[DATA FOR REVIEW]
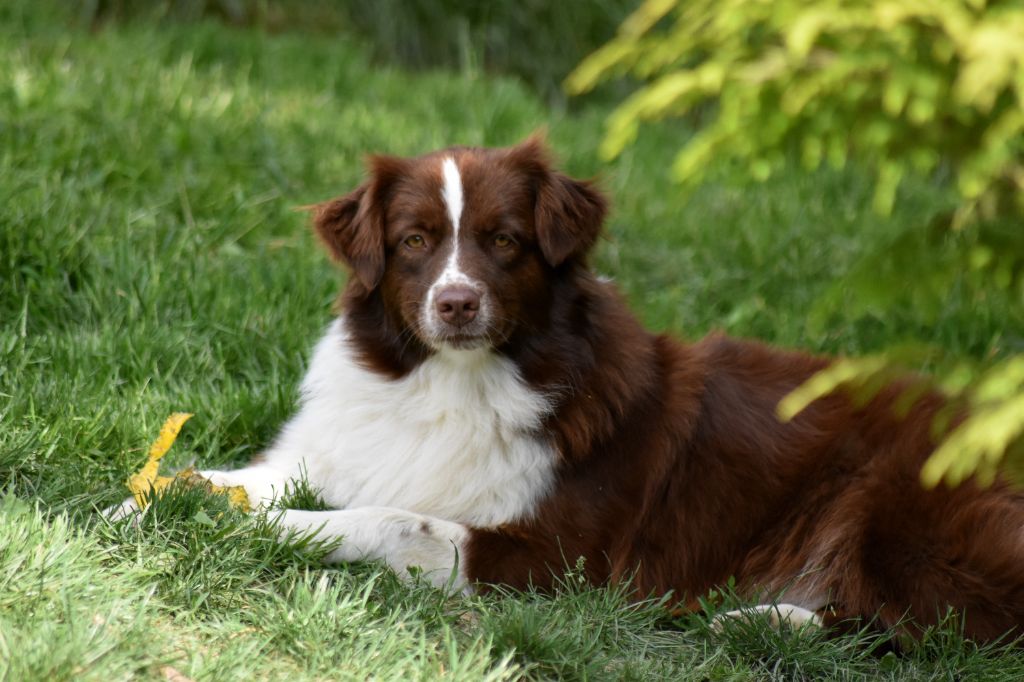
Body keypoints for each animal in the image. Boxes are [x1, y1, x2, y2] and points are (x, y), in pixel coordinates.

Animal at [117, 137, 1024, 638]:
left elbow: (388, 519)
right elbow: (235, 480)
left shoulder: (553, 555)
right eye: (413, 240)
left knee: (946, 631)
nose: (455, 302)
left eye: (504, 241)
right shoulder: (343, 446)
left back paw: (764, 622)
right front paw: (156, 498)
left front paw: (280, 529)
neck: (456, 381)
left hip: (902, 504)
[/DATA FOR REVIEW]
[DATA FOR REVIEW]
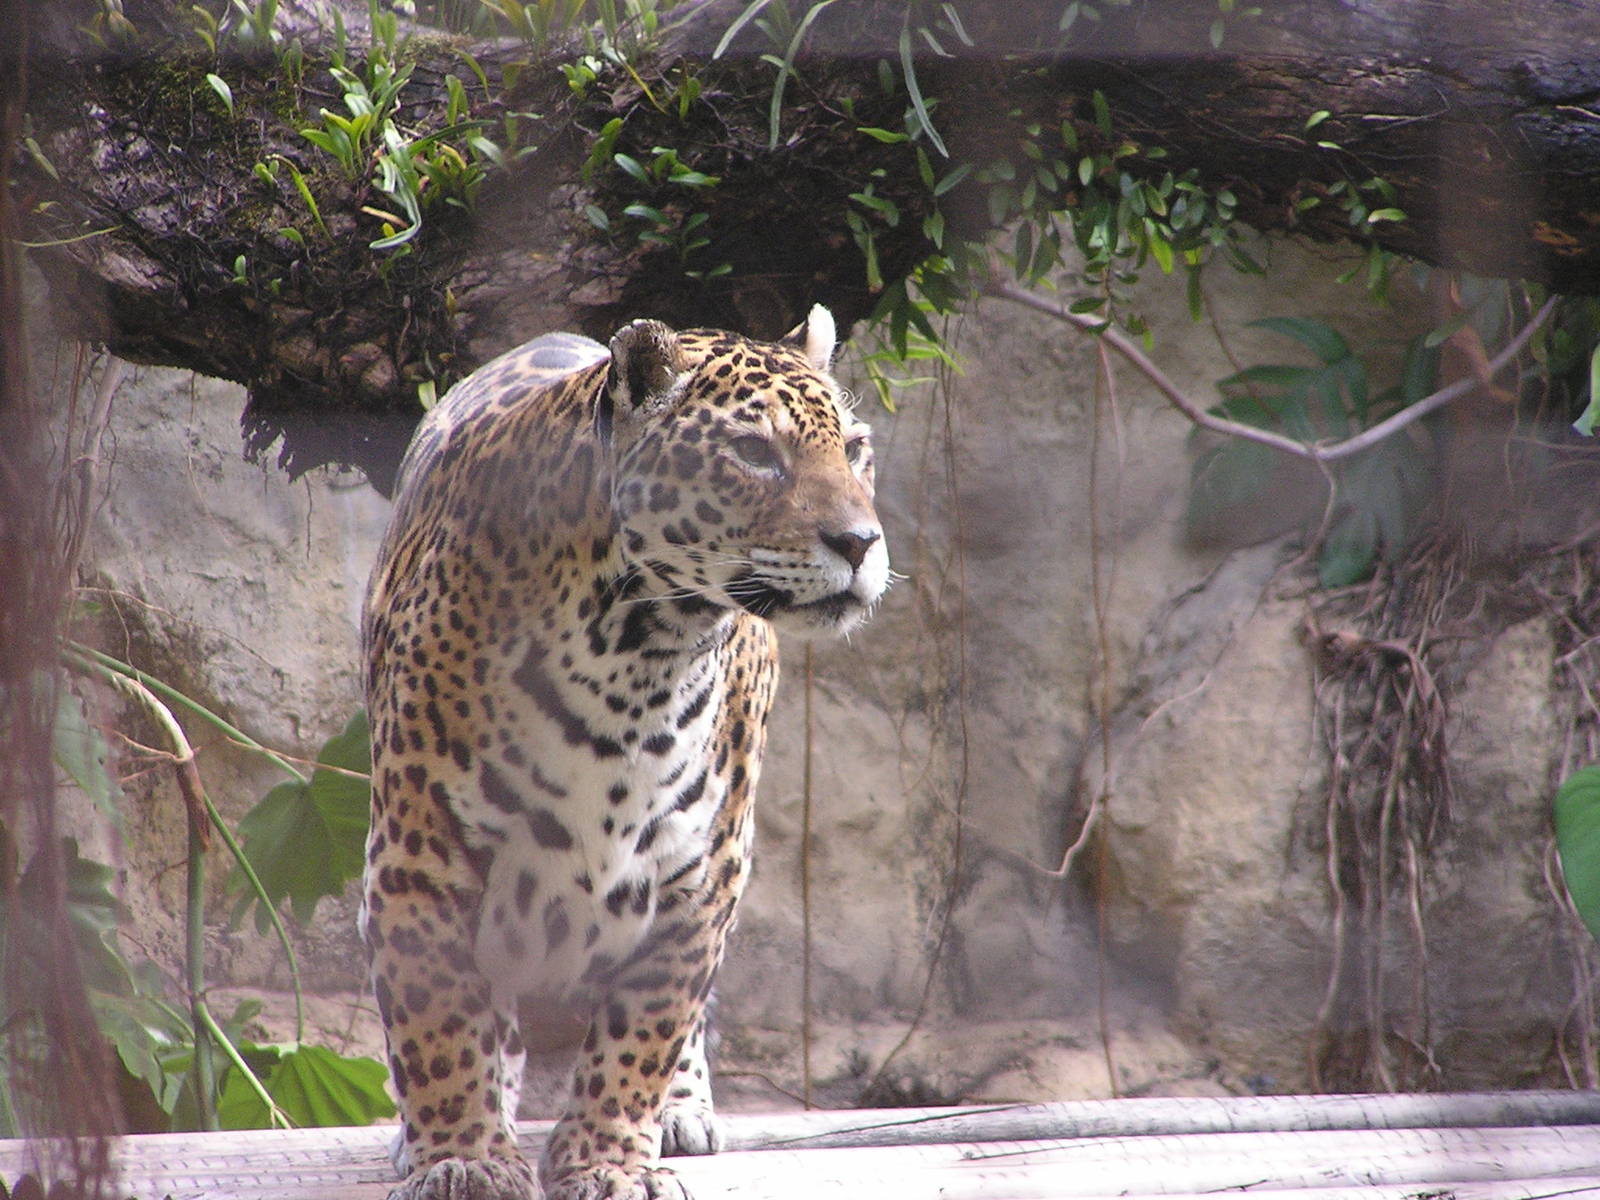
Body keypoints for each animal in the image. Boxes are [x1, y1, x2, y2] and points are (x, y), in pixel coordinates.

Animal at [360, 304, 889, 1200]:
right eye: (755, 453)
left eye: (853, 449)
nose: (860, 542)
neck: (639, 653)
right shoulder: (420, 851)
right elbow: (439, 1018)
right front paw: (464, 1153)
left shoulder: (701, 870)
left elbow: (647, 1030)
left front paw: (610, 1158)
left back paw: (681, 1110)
[/DATA FOR REVIEW]
> **GOAL OF THE EXERCISE**
Return, from the data, each line that has the word "shoulder" in it.

> **EXERCISE SOLUTION**
left shoulder: (553, 555)
right shoulder: (343, 446)
right shoulder: (420, 851)
left shoulder: (701, 870)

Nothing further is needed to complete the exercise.